# Excerpted passage
▬▬▬▬▬▬▬▬▬▬
Pulitzer Prize Awarded to History Professor Emerita

Jones-Jacqueline-Courtney-Meador copy

AUSTIN, Texas —Jacqueline Jones, professor emerita in the College of Liberal Arts at The University of Texas at Austin, has been awarded the 2024 Pulitzer Prize for history for her book “No Right to an Honest Living: The Struggles of Boston’s Black Workers in the Civil War Era,” published by Basic Books.

The Pulitzer committee praised Jones’ “breathtakingly original reconstruction of free Black life in Boston that profoundly reshapes our understanding of the city’s abolitionist legacy and the challenging reality for its Black residents.”

Jones is the Ellen C. Temple Professor of Women’s History Emerita in the Department of History, where she served as chair from 2014 to 2020. Throughout her career at UT, she authored numerous books within her area of specialization at the intersection of labor, gender, race and politics.
▬▬▬▬▬▬▬▬▬▬
# Record extracts
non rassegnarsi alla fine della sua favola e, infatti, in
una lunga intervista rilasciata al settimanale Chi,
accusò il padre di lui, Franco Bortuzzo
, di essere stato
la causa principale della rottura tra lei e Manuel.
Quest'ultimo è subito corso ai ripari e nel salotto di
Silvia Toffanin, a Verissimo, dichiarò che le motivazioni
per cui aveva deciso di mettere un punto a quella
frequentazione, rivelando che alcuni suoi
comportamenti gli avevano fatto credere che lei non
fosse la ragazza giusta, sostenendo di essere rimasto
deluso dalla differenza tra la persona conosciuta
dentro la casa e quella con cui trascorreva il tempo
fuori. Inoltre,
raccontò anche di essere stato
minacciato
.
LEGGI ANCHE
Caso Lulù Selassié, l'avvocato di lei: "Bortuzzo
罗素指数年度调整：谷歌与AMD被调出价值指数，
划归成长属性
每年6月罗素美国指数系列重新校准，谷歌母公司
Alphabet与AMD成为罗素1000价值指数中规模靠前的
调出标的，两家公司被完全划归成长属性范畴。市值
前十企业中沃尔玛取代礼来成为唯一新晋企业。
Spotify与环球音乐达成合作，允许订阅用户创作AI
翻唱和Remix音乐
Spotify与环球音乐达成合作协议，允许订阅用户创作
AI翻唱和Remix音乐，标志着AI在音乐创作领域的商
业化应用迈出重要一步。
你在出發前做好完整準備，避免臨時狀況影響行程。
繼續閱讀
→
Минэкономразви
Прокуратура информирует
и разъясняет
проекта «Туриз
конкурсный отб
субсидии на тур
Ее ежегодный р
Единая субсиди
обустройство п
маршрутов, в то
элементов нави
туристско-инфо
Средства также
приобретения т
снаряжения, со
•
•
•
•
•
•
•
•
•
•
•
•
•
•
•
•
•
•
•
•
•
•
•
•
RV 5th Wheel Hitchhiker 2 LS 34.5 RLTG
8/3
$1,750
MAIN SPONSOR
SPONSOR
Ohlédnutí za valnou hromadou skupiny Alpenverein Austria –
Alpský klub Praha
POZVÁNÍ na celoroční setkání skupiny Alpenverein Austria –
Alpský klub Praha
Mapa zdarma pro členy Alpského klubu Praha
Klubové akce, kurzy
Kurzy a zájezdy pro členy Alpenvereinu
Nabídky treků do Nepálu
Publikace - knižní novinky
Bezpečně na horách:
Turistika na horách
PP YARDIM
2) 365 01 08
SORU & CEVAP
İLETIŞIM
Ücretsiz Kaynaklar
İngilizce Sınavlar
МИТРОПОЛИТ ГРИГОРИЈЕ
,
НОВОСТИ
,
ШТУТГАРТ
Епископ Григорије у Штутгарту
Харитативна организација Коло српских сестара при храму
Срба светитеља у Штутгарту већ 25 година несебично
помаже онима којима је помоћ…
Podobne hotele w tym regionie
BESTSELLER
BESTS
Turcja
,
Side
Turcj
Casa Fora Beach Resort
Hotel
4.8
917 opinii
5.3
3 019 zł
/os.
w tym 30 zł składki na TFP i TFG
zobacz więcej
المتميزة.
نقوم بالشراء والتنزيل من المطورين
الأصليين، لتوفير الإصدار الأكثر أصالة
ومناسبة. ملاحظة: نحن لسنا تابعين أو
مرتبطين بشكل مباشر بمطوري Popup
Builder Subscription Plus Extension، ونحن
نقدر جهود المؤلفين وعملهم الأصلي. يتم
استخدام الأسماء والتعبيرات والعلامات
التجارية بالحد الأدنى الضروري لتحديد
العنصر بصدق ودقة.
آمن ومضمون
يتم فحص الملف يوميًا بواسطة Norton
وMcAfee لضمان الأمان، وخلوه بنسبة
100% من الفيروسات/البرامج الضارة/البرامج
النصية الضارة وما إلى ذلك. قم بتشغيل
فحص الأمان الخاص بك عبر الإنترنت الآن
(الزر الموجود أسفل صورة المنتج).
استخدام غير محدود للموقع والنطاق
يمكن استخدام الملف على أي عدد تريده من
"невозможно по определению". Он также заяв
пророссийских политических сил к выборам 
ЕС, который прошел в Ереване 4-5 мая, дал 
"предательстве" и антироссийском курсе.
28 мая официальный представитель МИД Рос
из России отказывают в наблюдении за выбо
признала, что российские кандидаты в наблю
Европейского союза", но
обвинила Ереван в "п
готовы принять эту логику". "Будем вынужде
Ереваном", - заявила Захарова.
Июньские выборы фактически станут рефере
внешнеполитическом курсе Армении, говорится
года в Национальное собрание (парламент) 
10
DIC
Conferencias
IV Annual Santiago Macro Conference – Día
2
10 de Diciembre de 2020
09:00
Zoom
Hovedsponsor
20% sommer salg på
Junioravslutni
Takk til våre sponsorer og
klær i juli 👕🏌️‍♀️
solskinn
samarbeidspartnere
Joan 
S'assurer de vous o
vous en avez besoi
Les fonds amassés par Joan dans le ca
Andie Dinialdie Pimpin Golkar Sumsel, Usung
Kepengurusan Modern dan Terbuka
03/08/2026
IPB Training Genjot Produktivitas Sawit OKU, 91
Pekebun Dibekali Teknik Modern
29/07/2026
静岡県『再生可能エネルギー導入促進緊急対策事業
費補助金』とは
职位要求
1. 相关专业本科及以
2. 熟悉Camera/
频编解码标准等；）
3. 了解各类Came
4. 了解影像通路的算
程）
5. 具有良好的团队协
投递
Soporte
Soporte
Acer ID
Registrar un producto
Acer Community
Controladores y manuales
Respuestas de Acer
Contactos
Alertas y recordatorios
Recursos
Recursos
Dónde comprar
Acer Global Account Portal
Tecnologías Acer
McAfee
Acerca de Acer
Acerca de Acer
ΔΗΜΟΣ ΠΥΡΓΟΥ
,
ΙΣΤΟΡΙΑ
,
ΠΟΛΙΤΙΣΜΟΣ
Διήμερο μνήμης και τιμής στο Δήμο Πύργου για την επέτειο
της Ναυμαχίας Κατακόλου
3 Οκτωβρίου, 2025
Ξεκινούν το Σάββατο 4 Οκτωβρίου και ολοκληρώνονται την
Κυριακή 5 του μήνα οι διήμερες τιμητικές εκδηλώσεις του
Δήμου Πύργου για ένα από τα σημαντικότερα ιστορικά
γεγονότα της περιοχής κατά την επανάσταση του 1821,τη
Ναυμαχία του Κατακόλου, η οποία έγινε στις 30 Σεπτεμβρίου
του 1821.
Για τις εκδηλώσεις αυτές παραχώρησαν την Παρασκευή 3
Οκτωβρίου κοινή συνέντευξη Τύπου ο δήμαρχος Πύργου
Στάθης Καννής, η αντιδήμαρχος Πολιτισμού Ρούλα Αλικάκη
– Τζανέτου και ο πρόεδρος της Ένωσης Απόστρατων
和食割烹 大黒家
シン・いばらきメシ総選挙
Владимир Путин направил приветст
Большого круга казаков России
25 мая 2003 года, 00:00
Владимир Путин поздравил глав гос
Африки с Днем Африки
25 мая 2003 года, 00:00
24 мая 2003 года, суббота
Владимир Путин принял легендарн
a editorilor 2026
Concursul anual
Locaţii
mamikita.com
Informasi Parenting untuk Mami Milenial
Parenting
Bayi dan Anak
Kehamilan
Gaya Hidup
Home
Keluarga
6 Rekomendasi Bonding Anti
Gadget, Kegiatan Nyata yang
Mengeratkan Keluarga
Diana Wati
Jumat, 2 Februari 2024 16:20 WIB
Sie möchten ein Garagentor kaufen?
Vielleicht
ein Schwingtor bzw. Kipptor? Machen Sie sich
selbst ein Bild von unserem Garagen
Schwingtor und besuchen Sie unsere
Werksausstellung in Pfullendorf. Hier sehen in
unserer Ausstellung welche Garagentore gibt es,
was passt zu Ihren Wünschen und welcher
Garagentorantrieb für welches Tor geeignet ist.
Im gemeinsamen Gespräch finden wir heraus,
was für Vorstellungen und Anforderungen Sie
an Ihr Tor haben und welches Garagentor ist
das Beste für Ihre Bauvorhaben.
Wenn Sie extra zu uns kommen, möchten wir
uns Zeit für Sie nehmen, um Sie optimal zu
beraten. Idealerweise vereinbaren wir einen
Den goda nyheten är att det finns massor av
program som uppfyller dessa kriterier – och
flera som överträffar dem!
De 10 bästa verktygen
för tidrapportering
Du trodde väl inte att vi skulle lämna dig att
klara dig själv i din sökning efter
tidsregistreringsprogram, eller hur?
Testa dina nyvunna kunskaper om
▬▬▬▬▬▬▬▬▬▬
# Tasks
(a) In the article on Jacqueline Jones's Pulitzer Prize, what did the Pulitzer committee praise in her book? Answer in one to three sentences.
(b) Proceed with the article on Jacqueline Jones's Pulitzer Prize, picking up after its final sentence.

# Task results
(a) The Pulitzer committee praised the book as a "breathtakingly original reconstruction of free Black life in Boston." In its view, the book profoundly reshapes understanding of the city's abolitionist legacy and of the challenging reality its Black residents faced.

(b)
Among many grants, awards and recognitions, Jones is the recipient of a MacArthur Fellowship (1999-2004), a member of the American Academy of Arts and Sciences, and a Distinguished Lecturer in the Organization of American Historians. She won the Taft Prize in Labor History, the Spruill Prize in Southern Women’s History, and the Brown Publication Prize in Black Women’s History. She also earned research grants from the American Council of Learned Societies, the National Endowment for the Humanities, and the Social Science Research Council.

“We are extremely proud of Professor Jones and this tremendous achievement,” said Ann Huff Stevens, dean of UT’s College of Liberal Arts. “Her pathbreaking work in American labor history and the African American experience has left an indelible mark on the field, and there is no greater recognition than a Pulitzer to cement her place in the canon of historians leading this scholarship.”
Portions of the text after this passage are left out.